#### DATA FOR THIS TASK
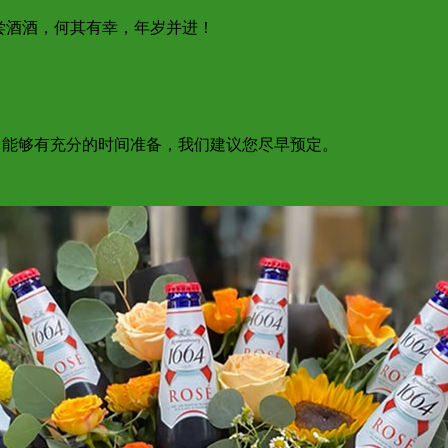
尝酒酒，何其有幸，年岁并进！
为了能够有充分的时间准备，我们建议您尽早预定。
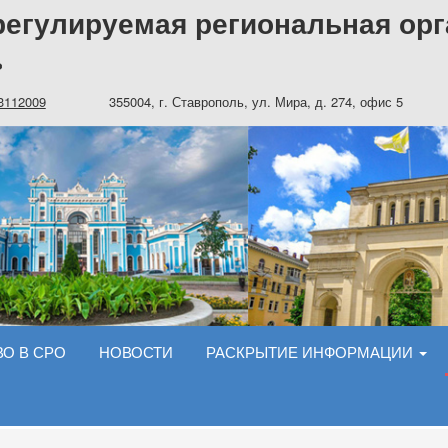
егулируемая региональная орг
»
3112009
355004, г. Ставрополь, ул. Мира, д. 274, офис 5
О В СРО
НОВОСТИ
РАСКРЫТИЕ ИНФОРМАЦИИ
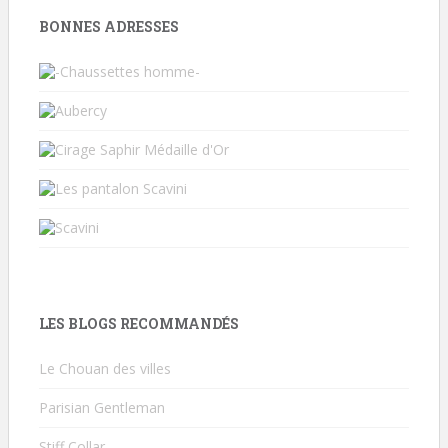
BONNES ADRESSES
LES BLOGS RECOMMANDÉS
Le Chouan des villes
Parisian Gentleman
Stiff Collar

#### GOAL OF THE EXERCISE
Render every line of text from the records above as a Markdown table with the columns Row and Text, numbering the rows and omitting blank lines. Leave the pictures out of the answer.

#### SOLUTION FOR THIS PROBLEM
| Row | Text |
|---|---|
| 1 | 尝酒酒，何其有幸，年岁并进！ |
| 2 | 为了能够有充分的时间准备，我们建议您尽早预定。 |
| 3 | егулируемая региональная орг |
| 4 | » |
| 5 | 3112009 |
| 6 | 355004, г. Ставрополь, ул. Мира, д. 274, офис 5 |
| 7 | О В СРО |
| 8 | НОВОСТИ |
| 9 | РАСКРЫТИЕ ИНФОРМАЦИИ |
| 10 | BONNES ADRESSES |
| 11 | LES BLOGS RECOMMANDÉS |
| 12 | Le Chouan des villes |
| 13 | Parisian Gentleman |
| 14 | Stiff Collar |